TÜBİTAK’ın “Yaşam Öyküsü Dizisi”nden yayımlanan bilim insanı biyografilerinden biri olan kitap Alexander Graham Bell’in hayatını ve icatlarını popüler bir dil ile ve herkesin rahatça anlayabileceği bir şekilde anlatan bir eser. Kitabın (ve orijinalleri Oxford Üniversitesi tarafından hazırlanan serideki diğer biyografilerin) temel yaklaşımı, “bilim adamlarının kişisel öykülerini tarihsel arka planlarıyla birlikte anlatmak” ve Naomi Pasachoff’un bu kitabı da tam da bu prensip doğrultunda Bell’i tanımak için geniş kitlelere uygun bir resim çiziyor. “Yeni Türkiye”nin “Yeni TÜBİTAK”ı artık böyle bir seriyi yayınlar mı şüpheli ama bilime bir parça ilgi duyan herkesin okumaktan keyif alacağı bu dizide aralarında Darwin, Newton, Marie Curie ve Einstein’ın da yer aldığı pek çok kişi için yazılmış kitaplar var.
Kitabı sekiz bölüme ayıran Pasachoff bu bölümlerin başlığı olarak kullandığı cümleleri Bell’in yazılarından veya mektuplarından almış. Doyurucu bir görsel malzeme (Bell’in fotoğrafları, icatları için çalışırken yaptığı çizimler, icatlarının prototiplerinin resimleri vs.) içeren kitabın belki de en önemli yönlerinden biri Bell’in geniş kitleler tarafından bilindiğinin aksine sadece telefonun mucidi olmayıp birbirinden çok farklı alanlarda sabırla ve inatla “icat peşinde koştuğunu” gösteriyor olması. Büyükbabası ve babasından kendisine miras kalan ilginin sonucu olarak ses ve konuşma üzerine yaptığı çalışmalar ve sağırlar için geliştirdikleri, sonuçta onu temelde sesin iletilmesi demek olan telefonun icadına kadar götürmüş. Tek tel üzerinden aynı anda birden fazla telegraf iletmenin yollarını araştırırken telefonun icadına giden yolu keşfetmesi ve kitaptaki pek çok çalışmasının gösterdiği gibi herhangi bir icadı daha önce başkaları tarafından yapılmış çalışmaların üzerine inşa etmesi aslında bilimsel gelişmenin iki temel karakteristiğini de kanıtlıyor bize: Geniş ve yaratıcı düşünebilmek ve bilimsel birikime saygı içinde, o birikimi zenginleştirip ileride yapılacak çalışmaları da beslemek. Mezar taşında, bir kongrede söylediği “Mucit, dünyaya bakan ama gördüğüyle yetinmeyen insandır. Gördüklerini geliştirmek, dünyaya yarar sağlamak ister.” cümlesi yazılı olan Bell kitaba göre tam da bu şekilde bakmış dünyaya.
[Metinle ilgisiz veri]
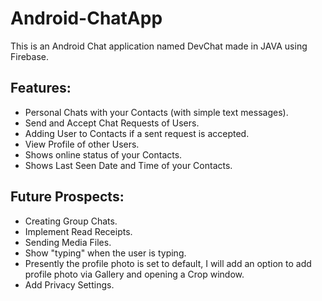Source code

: # Android-ChatApp
This is an Android Chat application named DevChat made in JAVA using Firebase.
## Features: 
 - Personal Chats with your Contacts (with simple text messages).
 - Send and Accept Chat Requests of Users.
 - Adding User to Contacts if a sent request is accepted.
 - View Profile of other Users. 
 - Shows online status of your Contacts.
 - Shows Last Seen Date and Time of your Contacts.
 ## Future Prospects: 
 - Creating Group Chats.
 - Implement Read Receipts.
 - Sending Media Files.
 - Show "typing" when the user is typing.
 - Presently the profile photo is set to default, I will add an option to add profile photo via Gallery and opening a Crop window.
 - Add Privacy Settings.
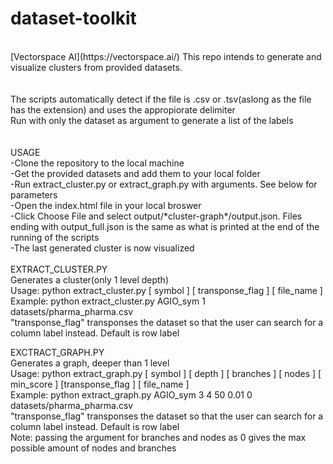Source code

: # dataset-toolkit
<br/>
[Vectorspace AI](https://vectorspace.ai/)
This repo intends to generate and visualize clusters from provided datasets.<br/>
<br/>
<br/>
The scripts automatically detect if the file is .csv or .tsv(aslong as the file has the extension) and uses the appropiorate delimiter<br/>
Run with only the dataset as argument to generate a list of the labels<br/>
<br/>
<br/>
USAGE<br/>
-Clone the repository to the local machine<br/>
-Get the provided datasets and add them to your local folder<br/>
-Run extract_cluster.py or extract_graph.py with arguments. See below for parameters<br/>
-Open the index.html file in your local broswer<br/>
-Click Choose File and select output/*cluster-graph*/output.json. Files ending with output_full.json is the same as what is printed at the end of the running of the scripts<br/>
-The last generated cluster is now visualized<br/>
<br/>
EXTRACT_CLUSTER.PY<br/>
Generates a cluster(only 1 level depth)<br/>
Usage: python extract_cluster.py [ symbol ] [ transponse_flag ] [ file_name ]<br/>
Example: python extract_cluster.py AGIO_sym 1 datasets/pharma_pharma.csv<br/>
"transponse_flag" transponses the dataset so that the user can search for a column label instead. Default is row label<br/>

EXCTRACT_GRAPH.PY<br/>
Generates a graph, deeper than 1 level<br/>
Usage: python extract_graph.py [ symbol ] [ depth ] [ branches ] [ nodes ] [ min_score ] [transponse_flag ] [ file_name ]<br/>
Example: python extract_graph.py AGIO_sym 3 4 50 0.01 0 datasets/pharma_pharma.csv<br/>
"transponse_flag" transponses the dataset so that the user can search for a column label instead. Default is row label<br/>
Note: passing the argument for branches and nodes as 0 gives the max possible amount of nodes and branches<br/>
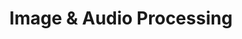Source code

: ---
title: Image & Audio Processing
description: "Use Image & Audio Data"
slug: image-processing
outputs:
- JSON
- HTML
---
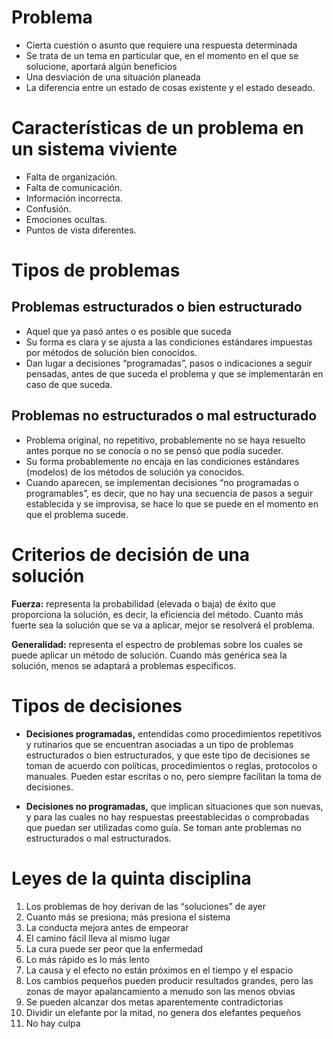 
# Problema 

- Cierta cuestión o asunto que requiere una respuesta determinada
- Se trata de un tema en particular que, en el momento en el que se solucione, aportará algún beneficios
- Una desviación de una situación planeada
- La diferencia entre un estado de cosas existente y el estado deseado.


# Características de un problema en un sistema viviente

- Falta de organización.
- Falta de comunicación.
- Información incorrecta.
- Confusión.
- Emociones ocultas.
- Puntos de vista diferentes.


# Tipos de problemas 

## Problemas estructurados o bien estructurado

- Aquel que ya pasó antes o es posible que suceda
- Su forma es clara y se ajusta a las condiciones estándares impuestas por métodos de solución bien conocidos. 
- Dan lugar a decisiones “programadas”, pasos o indicaciones a seguir pensadas, antes de que suceda el problema y que se implementarán en caso de que suceda.


## Problemas no estructurados o mal estructurado

- Problema original, no repetitivo, probablemente no se haya resuelto antes porque no se conocía o no se pensó que podía suceder. 
- Su forma probablemente no encaja en las condiciones estándares (modelos) de los métodos de solución ya conocidos. 
- Cuando aparecen, se implementan decisiones “no programadas o programables”, es decir, que no hay una secuencia de pasos a seguir establecida y se improvisa, se hace lo que se puede en el momento en que el problema sucede.

# Criterios de decisión de una solución

**Fuerza:** representa la probabilidad (elevada o baja) de éxito que proporciona la solución, es decir, la eficiencia del método. Cuanto más fuerte sea la solución que se va a aplicar, mejor se resolverá el problema.

**Generalidad:** representa el espectro de problemas sobre los cuales se puede aplicar un método de solución. Cuando más genérica sea la solución, menos se adaptará a problemas específicos.


# Tipos de decisiones 

- **Decisiones programadas,** entendidas como procedimientos repetitivos y rutinarios que se encuentran asociadas a un tipo de problemas estructurados o bien estructurados, y que este tipo de decisiones se toman de acuerdo con políticas, procedimientos o reglas, protocolos o manuales. Pueden estar escritas o no, pero siempre facilitan la toma de decisiones.

- **Decisiones no programadas,** que implican situaciones que son nuevas, y para las cuales no hay respuestas preestablecidas o comprobadas que puedan ser utilizadas como guía. Se toman ante problemas no estructurados o mal estructurados.


# Leyes de la quinta disciplina

1. Los problemas de hoy derivan de las “soluciones” de ayer
2. Cuanto más se presiona; más presiona el sistema
3. La conducta mejora antes de empeorar 
4. El camino fácil lleva al mismo lugar 
5. La cura puede ser peor que la enfermedad 
6. Lo más rápido es lo más lento 
7. La causa y el efecto no están próximos en el tiempo y el espacio 
8. Los cambios pequeños pueden producir resultados grandes, pero las zonas de mayor apalancamiento a menudo son las menos obvias 
9. Se pueden alcanzar dos metas aparentemente contradictorias 
10. Dividir un elefante por la mitad, no genera dos elefantes pequeños
11. No hay culpa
Başta telefon üzerine olanlar olmak üzere çeşitli çalışmalarının teknik detaylarını kolay anlaşılır bilimsel bir dil ile açıklayan ve Bell’in kimileri tarafından eleştiri konusu olan çok farklı alanda aynı anda çalışma çabasını da anlatan kitapta hayli kısa bir kronoloji de yer alıyor, Bell’in hayatındaki önemli tarihleri sıralayan. Bell’in “uçan makine” (uçağa giden yoldaki denemelerden biri) için tasarladığı ve “düzgün dörtyüzlü” adını verdiği şeklin (dört yüzü de üçgenlerden oluşan dört yüzlü ve üç boyutlu şekil) yaklaşık otuz yıl sonra mimaride çok tercih edilen bir unsur olmasının bilimin türleri arasındaki ilişkinin çarpıcı bir örneği olarak yer aldığı kitap hem Bell’i tanımak hem de genel olarak bir bilim adamının düşünme şeklini ve yararlı olmak yolundaki çabalarını anlamak için iyi bir fırsat sağlıyor okuyucuya.